- [Exercise goal] Your task is to restate every entry below word for word and omit the images.

- Opening Delimiter -

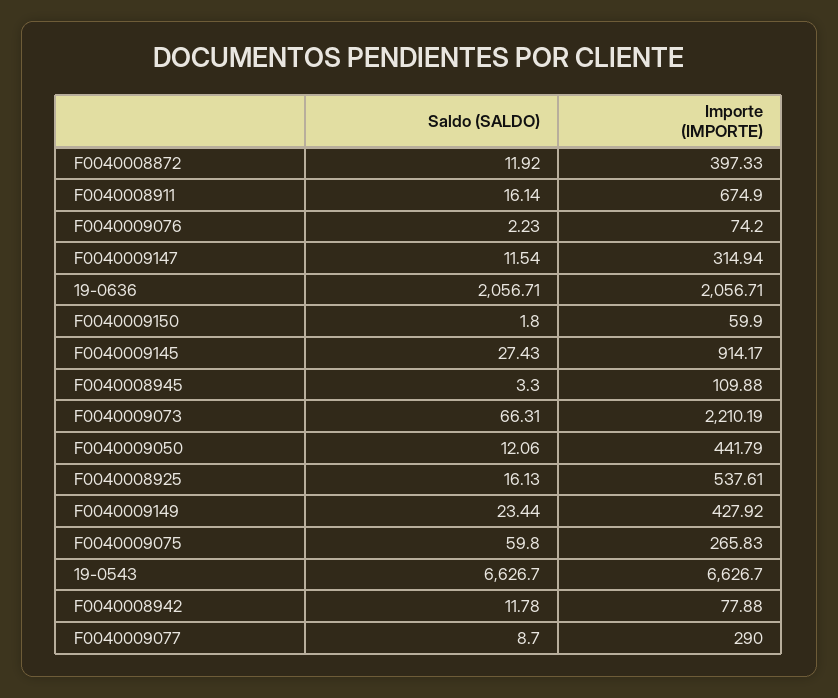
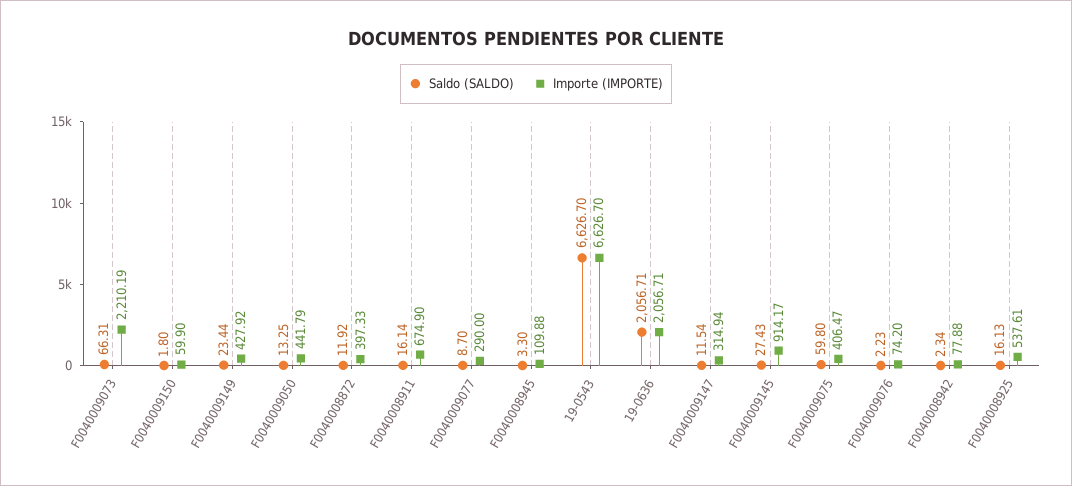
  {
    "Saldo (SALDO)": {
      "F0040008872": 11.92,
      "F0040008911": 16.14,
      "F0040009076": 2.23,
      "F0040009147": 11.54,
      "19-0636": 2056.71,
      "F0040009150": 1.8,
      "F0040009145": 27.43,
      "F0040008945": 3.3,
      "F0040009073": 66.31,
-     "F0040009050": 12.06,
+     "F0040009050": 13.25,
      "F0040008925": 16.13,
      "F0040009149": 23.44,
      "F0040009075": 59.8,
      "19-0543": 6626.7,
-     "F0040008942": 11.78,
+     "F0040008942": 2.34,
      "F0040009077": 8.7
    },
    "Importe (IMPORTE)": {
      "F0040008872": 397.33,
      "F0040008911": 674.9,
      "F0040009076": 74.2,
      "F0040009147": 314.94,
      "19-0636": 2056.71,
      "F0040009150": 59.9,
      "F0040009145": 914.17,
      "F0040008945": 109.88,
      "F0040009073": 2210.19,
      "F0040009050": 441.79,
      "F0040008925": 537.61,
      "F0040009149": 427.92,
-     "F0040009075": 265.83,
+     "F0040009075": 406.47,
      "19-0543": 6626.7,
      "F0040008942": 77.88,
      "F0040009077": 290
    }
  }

- Closing Delimiter -

- [Output for this exercise]
  {
    "Saldo (SALDO)": {
      "F0040008872": 11.92,
      "F0040008911": 16.14,
      "F0040009076": 2.23,
      "F0040009147": 11.54,
      "19-0636": 2056.71,
      "F0040009150": 1.8,
      "F0040009145": 27.43,
      "F0040008945": 3.3,
      "F0040009073": 66.31,
-     "F0040009050": 12.06,
+     "F0040009050": 13.25,
      "F0040008925": 16.13,
      "F0040009149": 23.44,
      "F0040009075": 59.8,
      "19-0543": 6626.7,
-     "F0040008942": 11.78,
+     "F0040008942": 2.34,
      "F0040009077": 8.7
    },
    "Importe (IMPORTE)": {
      "F0040008872": 397.33,
      "F0040008911": 674.9,
      "F0040009076": 74.2,
      "F0040009147": 314.94,
      "19-0636": 2056.71,
      "F0040009150": 59.9,
      "F0040009145": 914.17,
      "F0040008945": 109.88,
      "F0040009073": 2210.19,
      "F0040009050": 441.79,
      "F0040008925": 537.61,
      "F0040009149": 427.92,
-     "F0040009075": 265.83,
+     "F0040009075": 406.47,
      "19-0543": 6626.7,
      "F0040008942": 77.88,
      "F0040009077": 290
    }
  }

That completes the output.